▸ Extract to read
_ _ _ _ _ _ _
Please don't be offended if I don't wish you happy new year. It's not something I celebrate.

January is a horrible time of year. It's grey, drizzly and cold. The holidays are over, and there's nothing to look forward to until the summer. Frankly, I don't understand why people would want to celebrate its arrival.

It's not surprising that I'm depressed: I've been depressed every January since my teens. However much I say I don't get excited by Christmas these days, I still get over-excited and go through the Christmas week up and down like a yoyo. I dread New Year's Day, because it signals the end of the holiday season. Everyone goes back to work on January 2nd, and people even start taking their decorations down before the 12 days of Christmas are up. I hate it. We're only just past the shortest day of the year, and without brightly-coloured fairy lights and tinsel, it's too dark. Is it any wonder my mood goes dark too?
_ _ _ _ _ _ _
▸ Dataset content

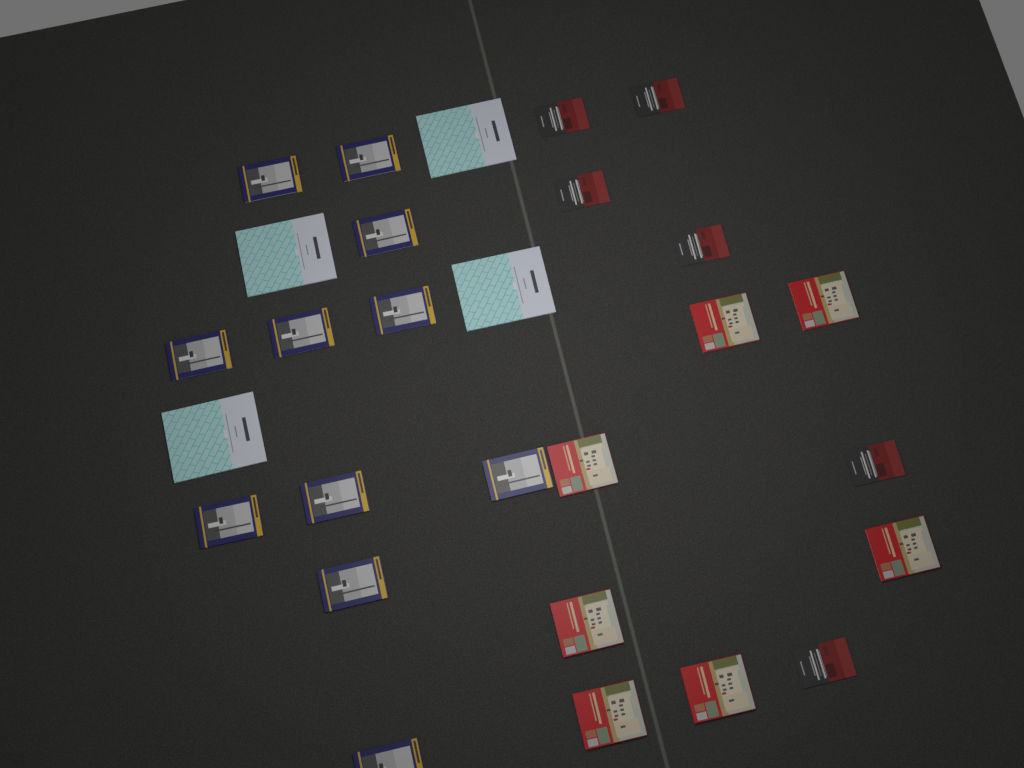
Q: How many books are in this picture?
_ _ _ _ _ _ _
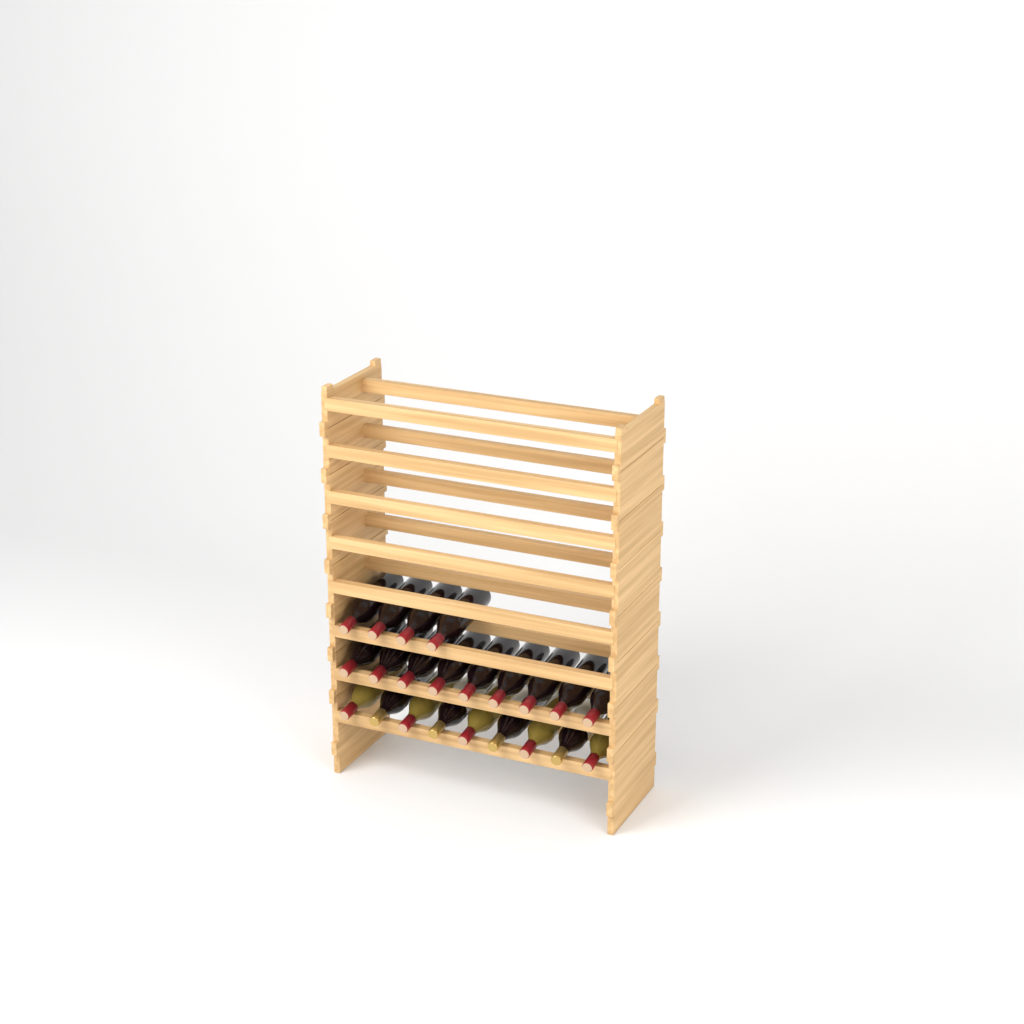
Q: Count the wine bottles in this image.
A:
_ _ _ _ _ _ _
▸ Task requirements
1) Quote exactly the stretch of the piece about dreading January that begins with the words "January is a" and ends with "celebrate its arrival.".
2) Continue the piece about dreading January from the point where it stops.

▸ Solved tasks
1)
January is a horrible time of year. It's grey, drizzly and cold. The holidays are over, and there's nothing to look forward to until the summer. Frankly, I don't understand why people would want to celebrate its arrival.

2)
Plus there is the problem of the "new start" and "New Year's resolutions" that people insist on giving themselves. I haven't made any new year's resolutions in a few years. Already suffering from post-holiday comedown and not enough daylight, it seems pointless trying to make changes in myself that I won't be able to keep because I'm too unhappy: swearing I'll go to the gym when it's too dark at night for me to want to leave the house, or declaring I'll eat more healthily when the only thing I can face is sugar. It would make far more sense for me to make birthday resolutions: in the middle of June with 15 hours of sunlight, I usually feel quite well.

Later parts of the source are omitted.